§ **Text passage**:
····················

PCT Revisit, Day 2: Mile 1208.4 - 1221.7

I took a pretty lazy morning, didn’t get on the trail until 9:30am. And hiked all of 20 minutes before I stopped to repack my bag. It seems with every new long trail, enough gear changes that a new packing system is in order. Which is actually important: once established, I will pack my backpack the exact same every day. This is how I don’t forget things: if I pack and something is out of place, then something is missing. Well, my new sleeping pad, and the combination of the nylofume pack liner in a ULA Circuit, means a new system is being developed. And I learned one thing about it this morning: the fuel canister inside the pack, and the water bottles outside the pack, need to be on different sides of the pack! Or else I’ll feel like I’m constantly leaning to the left!


The goal for today was A-Tree Spring, about 12 miles away. Second day, and still following Gavin’s advice: keep the mileage low. The trail started out from Pack Saddle Campground, and started a gradual climb up into the hills. And as it worked its way around this hillock, across that saddle, and up, invariably up, it slowly revealed the surrounding landscape. First, directly behind: the peak of Sierra Buttes, its north face now covered in snow!, anchored the landscape. Then, as the trail rose higher and higher, down below, lakes upon lakes upon lakes! I knew there were lakes around--the blue circles on the topo maps made that clear--but they were still surprising. Partially because I always saw the *other* lake: there’d be one on the left side of the trail, another off to the right, and reading the topo map I thought I’d see the left one, but instead would see the right. Or maybe I just don’t know how to read topo maps! But they were also surprising in how close they were to each other! On the ground, the lakes were separate, individual things: you would visit this lake *or* that lake, they were spread out, they had no relation to each other. But from up here, they all looked just a a hop, skip, and jump from each other. If they were separate, it was because just the happenstance of geography, the fact that this one formed up atop the bluff, that one down below. But if this one overflowed, say, it would flow into that one: they were all connected. Visit one and you’d never know there was the other, but let water flow and it’d soon find them all!


It was really quite beautiful from the upper slopes, with much of the landscape reminding me of western Tahoe: the deep blue of lakes everywhere, surrounded by the dark green of conifers, and separated by the pale gray and gold of stone and soil. One of the lakes even had a little island in it--this must be Salmon Lake, because yesterday Heather had mentioned the island. And the trail climbed up even more, now going to the top ridgeline of a range of some sort, and the wind picked up something fierce, but if you looked over the other side of the ridge, you would see a whole other valley complex spread out before you, and its own system of separate-to-humans but connected-to-water lakes. That side looked a bit more remote: choppier geography with more ups and downs and fewer roads. If this side had been “along the PCT through Desolation Wilderness”, that side would have been “off trail through the Desolation Wilderness”, which honestly had its own appeal.


But perhaps on a future trip! For this one, I continued following the PCT, which now was definitely atop a ridge, walking around the peaks of mountains. And here, at the top, I came across my first snow puzzles. Honestly, I hadn’t expected any so soon: I knew there was snow between Donner Pass and Sierra City, but I thought by starting at Sierra City, I would have missed all the white stuff. Not so! The first snow puzzle wasn’t bad though: a large snow field blanketed one side of a hill-peak, and the PCT nominally walked around the curve of the hill-peak, under the snow. No problem, just upclimb a bit, cut the corner a bit, and you’re through.

····················

§ **Data block**:

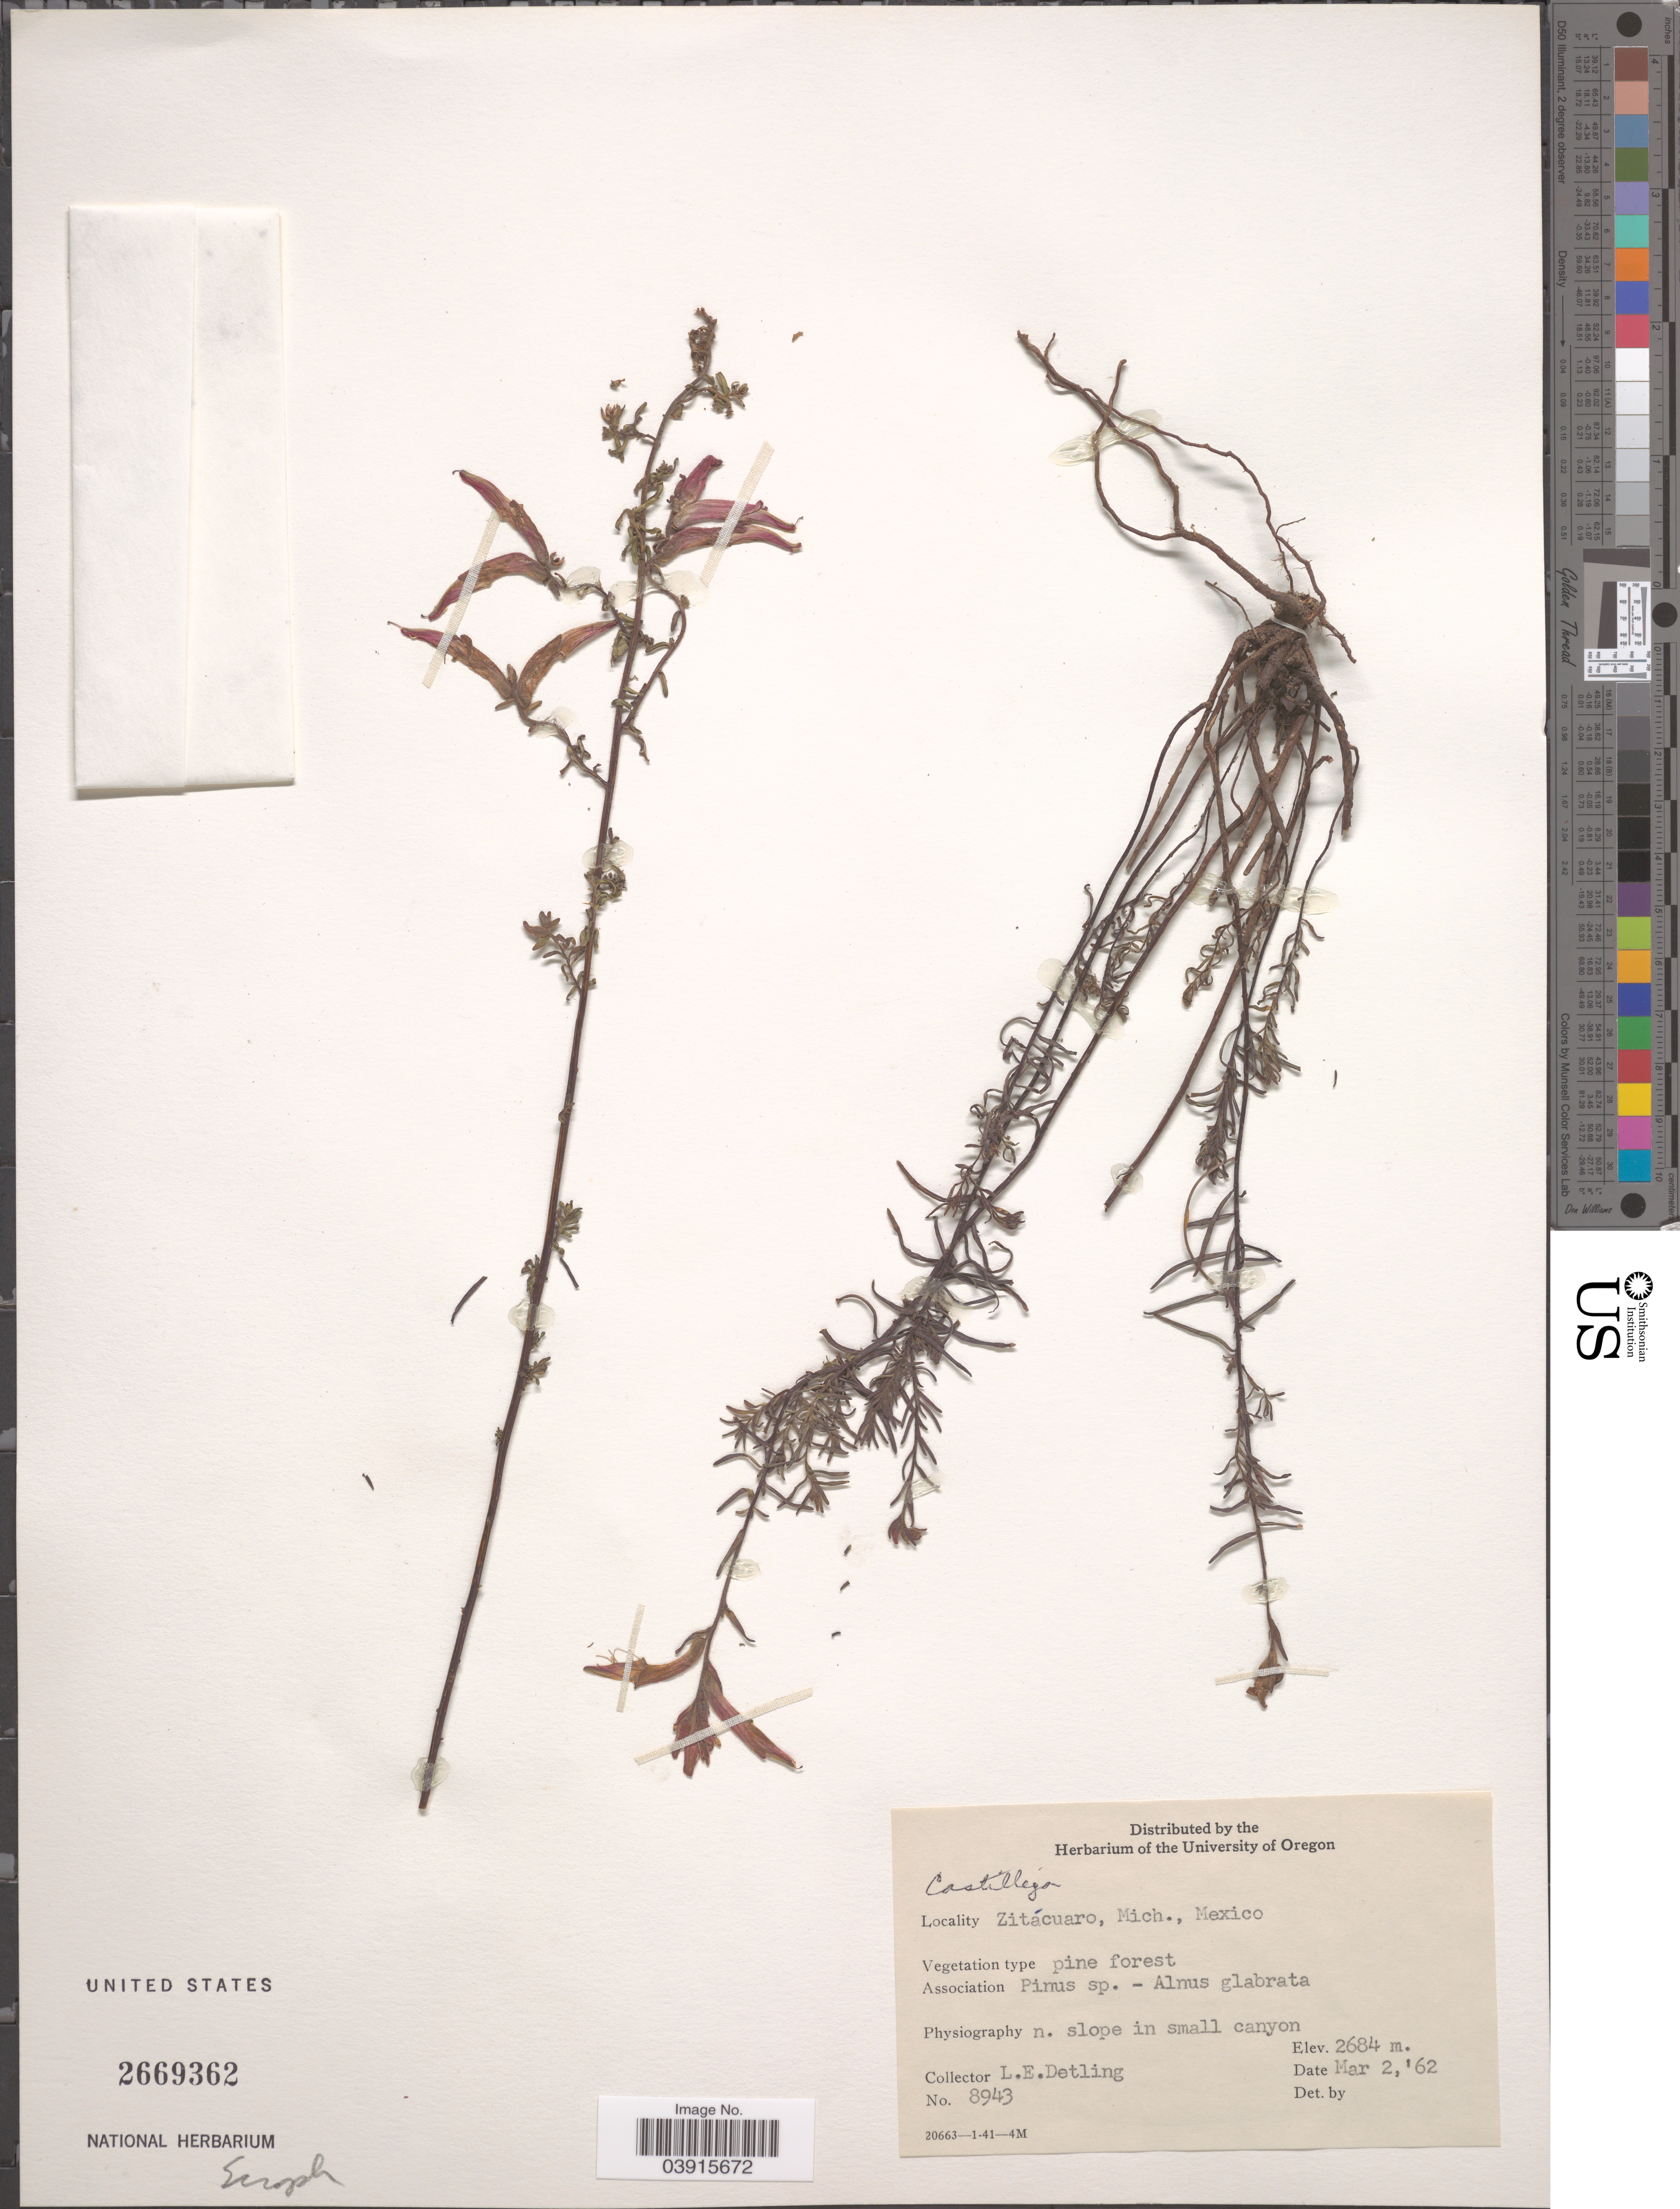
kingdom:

····················

§ **The task**: According to the trail journal, where was the hiker aiming to reach that day? These lines have no connection to the trail journal above.

§ **Response**: A-Tree Spring, about 12 miles away.